Li Yijie Jamie, Kuplicki Rayus, Ford Bart N, Kresock Elizabeth, Figueroa-Hall Leandra, Savitz Jonathan, McKinney Brett A
Tandy School of Computer Science, The University of Tulsa, Tulsa, OK, USA.
Laureate Institute for Brain Research, Tulsa, OK, USA.
Neurobiol Aging. 2025 Jul;151:13-21. doi: 10.1016/j.neurobiolaging.2025.01.012. Epub 2025 Apr 1.
Recent associations between Major Depressive Disorder (MDD) and measures of premature aging suggest accelerated biological aging as a potential biomarker for MDD susceptibility or MDD as a risk factor for age-related diseases. Residuals or "gaps" between the predicted biological age and chronological age have been used for statistical inference, such as testing whether an increased age gap is associated with a given disease state. Recently, a gene expression-based model of biological age showed a higher age gap for individuals with MDD compared to healthy controls (HC). In the current study, we propose an approach that simplifies gene selection using a least absolute shrinkage and selection operator (LASSO) penalty to construct an expression-based Gene Age Gap Estimate (GAGE) model. We train a LASSO gene age model on an RNA-Seq study of 78 unmedicated individuals with MDD and 79 HC, resulting in a model with 21 genes. The L-GAGE shows higher biological aging in MDD participants than HC, but the elevation is not statistically significant. However, when we dichotomize chronological age, the interaction between MDD status and age has a significant association with L-GAGE. This effect remains statistically significant even after adjusting for chronological age and sex. Using the 21 age genes, we find a statistically significant elevated biological age in MDD in an independent microarray gene expression dataset. We find functional enrichment of infectious disease and SARS-COV pathways using a broader feature selection of age related genes.

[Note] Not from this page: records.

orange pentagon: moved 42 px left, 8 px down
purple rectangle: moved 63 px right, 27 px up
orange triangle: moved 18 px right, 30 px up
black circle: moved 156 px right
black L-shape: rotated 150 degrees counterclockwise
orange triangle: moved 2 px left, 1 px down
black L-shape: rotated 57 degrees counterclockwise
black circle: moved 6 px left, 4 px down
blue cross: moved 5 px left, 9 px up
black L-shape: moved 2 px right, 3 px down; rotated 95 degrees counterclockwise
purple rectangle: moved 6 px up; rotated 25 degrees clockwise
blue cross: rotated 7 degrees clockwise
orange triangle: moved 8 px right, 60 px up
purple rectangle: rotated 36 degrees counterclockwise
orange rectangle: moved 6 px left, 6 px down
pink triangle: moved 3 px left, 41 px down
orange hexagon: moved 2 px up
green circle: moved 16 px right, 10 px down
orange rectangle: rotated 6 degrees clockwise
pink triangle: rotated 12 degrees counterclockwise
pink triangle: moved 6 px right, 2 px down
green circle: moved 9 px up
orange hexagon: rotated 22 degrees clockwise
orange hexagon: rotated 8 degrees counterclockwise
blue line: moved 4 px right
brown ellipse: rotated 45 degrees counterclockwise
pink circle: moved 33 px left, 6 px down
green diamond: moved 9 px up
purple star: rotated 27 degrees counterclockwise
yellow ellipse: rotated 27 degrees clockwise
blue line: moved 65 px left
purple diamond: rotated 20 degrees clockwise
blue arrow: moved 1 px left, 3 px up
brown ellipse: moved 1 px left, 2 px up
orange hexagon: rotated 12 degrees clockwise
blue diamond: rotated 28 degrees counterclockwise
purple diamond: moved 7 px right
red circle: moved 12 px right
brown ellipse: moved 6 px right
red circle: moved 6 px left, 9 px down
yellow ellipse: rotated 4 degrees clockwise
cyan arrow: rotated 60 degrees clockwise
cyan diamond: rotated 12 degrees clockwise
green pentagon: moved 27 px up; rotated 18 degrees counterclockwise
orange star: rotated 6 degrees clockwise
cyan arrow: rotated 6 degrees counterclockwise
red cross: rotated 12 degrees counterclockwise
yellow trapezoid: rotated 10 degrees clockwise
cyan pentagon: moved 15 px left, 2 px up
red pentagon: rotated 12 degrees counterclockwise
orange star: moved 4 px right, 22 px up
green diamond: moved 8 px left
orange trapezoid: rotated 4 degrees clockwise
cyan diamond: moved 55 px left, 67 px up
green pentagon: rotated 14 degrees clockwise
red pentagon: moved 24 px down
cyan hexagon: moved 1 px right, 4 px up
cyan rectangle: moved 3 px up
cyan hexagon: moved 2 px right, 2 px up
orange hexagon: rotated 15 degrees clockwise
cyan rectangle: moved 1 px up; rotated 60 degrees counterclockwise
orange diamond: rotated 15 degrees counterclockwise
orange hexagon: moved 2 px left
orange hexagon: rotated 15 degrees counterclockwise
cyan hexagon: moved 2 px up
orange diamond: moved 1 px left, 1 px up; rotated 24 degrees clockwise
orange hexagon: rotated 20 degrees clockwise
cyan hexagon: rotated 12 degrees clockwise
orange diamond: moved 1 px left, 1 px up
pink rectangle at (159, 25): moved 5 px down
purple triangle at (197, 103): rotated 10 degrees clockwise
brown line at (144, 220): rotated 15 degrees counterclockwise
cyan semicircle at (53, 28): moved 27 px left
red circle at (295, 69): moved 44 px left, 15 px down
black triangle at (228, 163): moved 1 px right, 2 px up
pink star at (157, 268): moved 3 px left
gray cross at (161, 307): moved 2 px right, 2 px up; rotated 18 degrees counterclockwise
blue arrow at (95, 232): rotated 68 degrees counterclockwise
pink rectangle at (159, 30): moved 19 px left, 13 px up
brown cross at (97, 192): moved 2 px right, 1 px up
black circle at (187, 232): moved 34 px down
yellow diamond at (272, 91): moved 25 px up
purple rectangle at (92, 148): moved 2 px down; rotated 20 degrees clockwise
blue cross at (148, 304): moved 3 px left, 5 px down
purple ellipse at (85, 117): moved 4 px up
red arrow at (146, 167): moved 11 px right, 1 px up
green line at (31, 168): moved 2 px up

重度抑郁症(MDD)与早衰指标之间最近的关联表明,加速的生物衰老可能是MDD易感性的生物标志物,或者MDD是与年龄相关疾病的风险因素。预测的生物年龄与实际年龄之间的残差或“差距”已被用于统计推断,例如测试年龄差距增加是否与特定疾病状态相关。最近,一种基于基因表达的生物年龄模型显示,与健康对照(HC)相比,MDD个体的年龄差距更大。在本研究中,我们提出了一种方法,该方法使用最小绝对收缩和选择算子(LASSO)惩罚来简化基因选择,以构建基于表达的基因年龄差距估计(GAGE)模型。我们在一项对78名未服药的MDD个体和79名HC的RNA测序研究中训练了一个LASSO基因年龄模型,得到了一个包含21个基因的模型。L-GAGE显示MDD参与者的生物衰老程度高于HC,但升高幅度没有统计学意义。然而,当我们对实际年龄进行二分法时,MDD状态与年龄之间的相互作用与L-GAGE有显著关联。即使在调整了实际年龄和性别后,这种效应仍然具有统计学意义。使用这21个年龄相关基因,我们在一个独立的微阵列基因表达数据集中发现MDD患者的生物年龄在统计学上显著升高。我们使用更广泛的年龄相关基因特征选择,发现传染病和SARS-CoV途径的功能富集。